Opinion: NYU professor’s firing at the hands of disgruntled students sets bad precedent

January 18, 2023 — by Eric Shi
Photo by Eric Shi
 Students decided to pin almost all of the blame on their professor.
Organic Chemistry professor Maitland Jones was fired from the school because students petitioned that his class was “too hard.”

Maitland Jones, an 84-year-old Organic Chemistry professor who’d taught at New York University (NYU) for 15 years, was fired from the school on Oct. 6 because 82 out of his 350 total students signed a petition arguing his course was too difficult. 

Jones, however, is highly qualified for his field. In 1964, he  founded the Jones Research Lab at Princeton University and studied there until 2004. During his tenure, Jones published papers with 63 undergraduates, 30 graduate students and 34 postdoctoral fellows and visitors. Along with his expertise in organic chemistry, a course notoriously known for its difficulty, Jones had been teaching Organic Chemistry at NYU since 2007. 

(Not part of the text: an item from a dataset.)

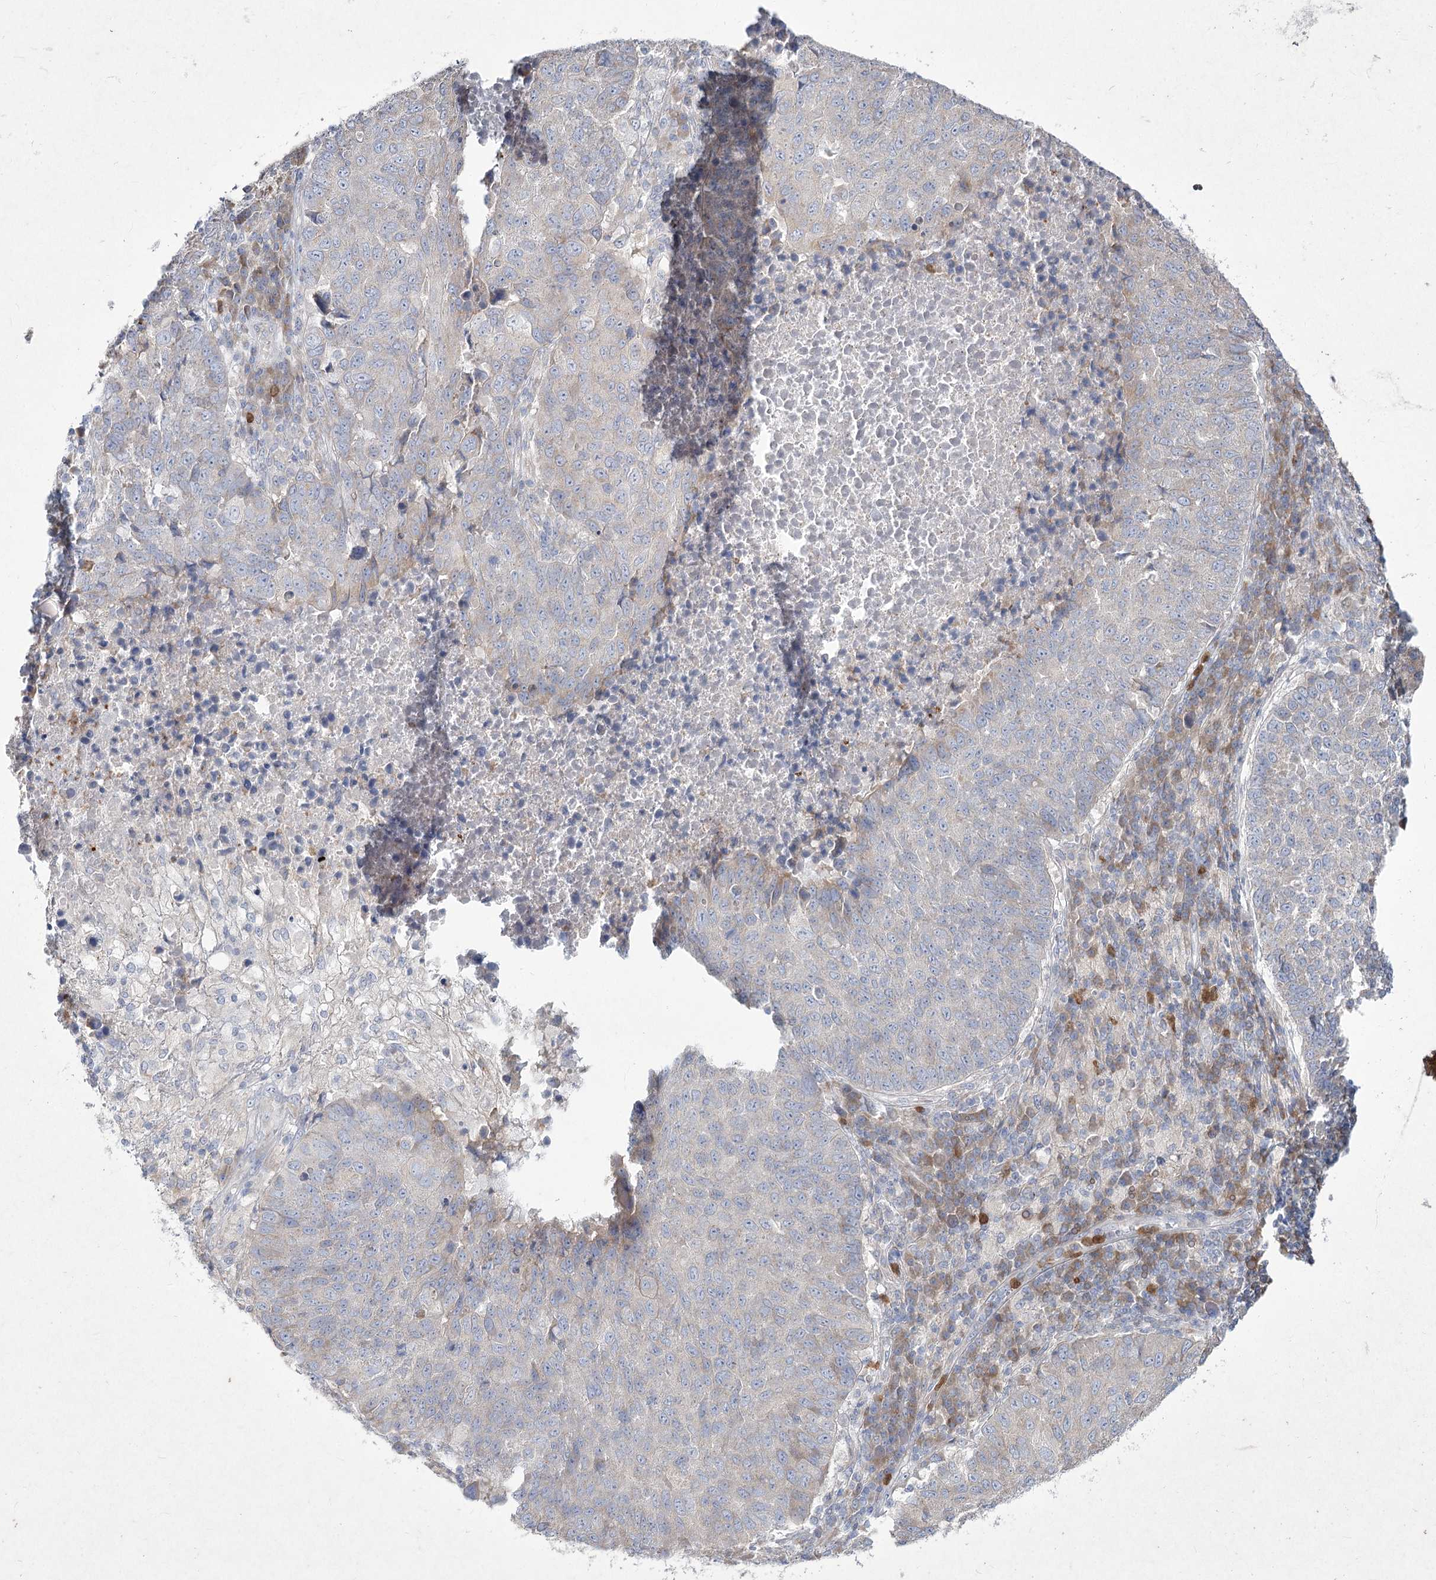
{"staining": {"intensity": "negative", "quantity": "none", "location": "none"}, "tissue": "lung cancer", "cell_type": "Tumor cells", "image_type": "cancer", "snomed": [{"axis": "morphology", "description": "Squamous cell carcinoma, NOS"}, {"axis": "topography", "description": "Lung"}], "caption": "Tumor cells are negative for protein expression in human lung cancer.", "gene": "NIPAL4", "patient": {"sex": "male", "age": 73}}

Additionally, he wrote numerous influential textbooks on organic chemistry, including “Organic Chemistry Fifth Edition,” “Instructor’s Manual and Supplementary Problems Set for Organic Chemistry,” “Study Guide for Organic Chemistry,” “Study Guide for Organic Chemistry Third Edition” and “How to Survive and Thrive in Organic Chemistry for Dummies.”

 The logic of the students who succeeded in getting  Jones fired puts the entire college education system in a precarious situation. The firing is a loss to the academic rigor of the university and shows the downfall of university-level rigor overall. 

The fear of getting fired due to complaints will force other professors to lower the rigor of their classes to save their own skins. Instead, colleges should prepare these young adults for the real world instead of softening them. Especially in this medical field, students need sufficient training and skill to succeed in chemical work, as well as mental fortitude to learn from their own failures. 

Jones’ firing also has larger implications for the medical field as a whole. Organic chemistry is the backbone of the pharmaceutical industry, and this industry affects people’s lives daily. People are at risk when the next generation of doctors is so quick to give up and complain.

Although COVID-19 may have caused a learning gap for these medical students, classes shouldn’t be made easier. It is typical for students to struggle more in their classes post-COVID-19; this trend was seen in numerous of our own high school classes.Additionally, only 22% of his total students signed the petition against Jones, which makes it even more shocking that NYU conceded to such a small portion of student voices. It is not right to tell high-level teachers to soften their classes, lower the bar of entry to the medical field or tell students it is acceptable to fire their teacher when their work gets too difficult. 

Although professors should be held under some amount of scrutiny, there should be a limit to how easy it is for students to get them fired. In this case, it seemed the bar was too low. If a credentialed, internationally acclaimed professor at NYU can be removed over a relatively small number of student complaints, it’s time to reevaluate how much influence modern college students are having — and why administrators would cave into their demands.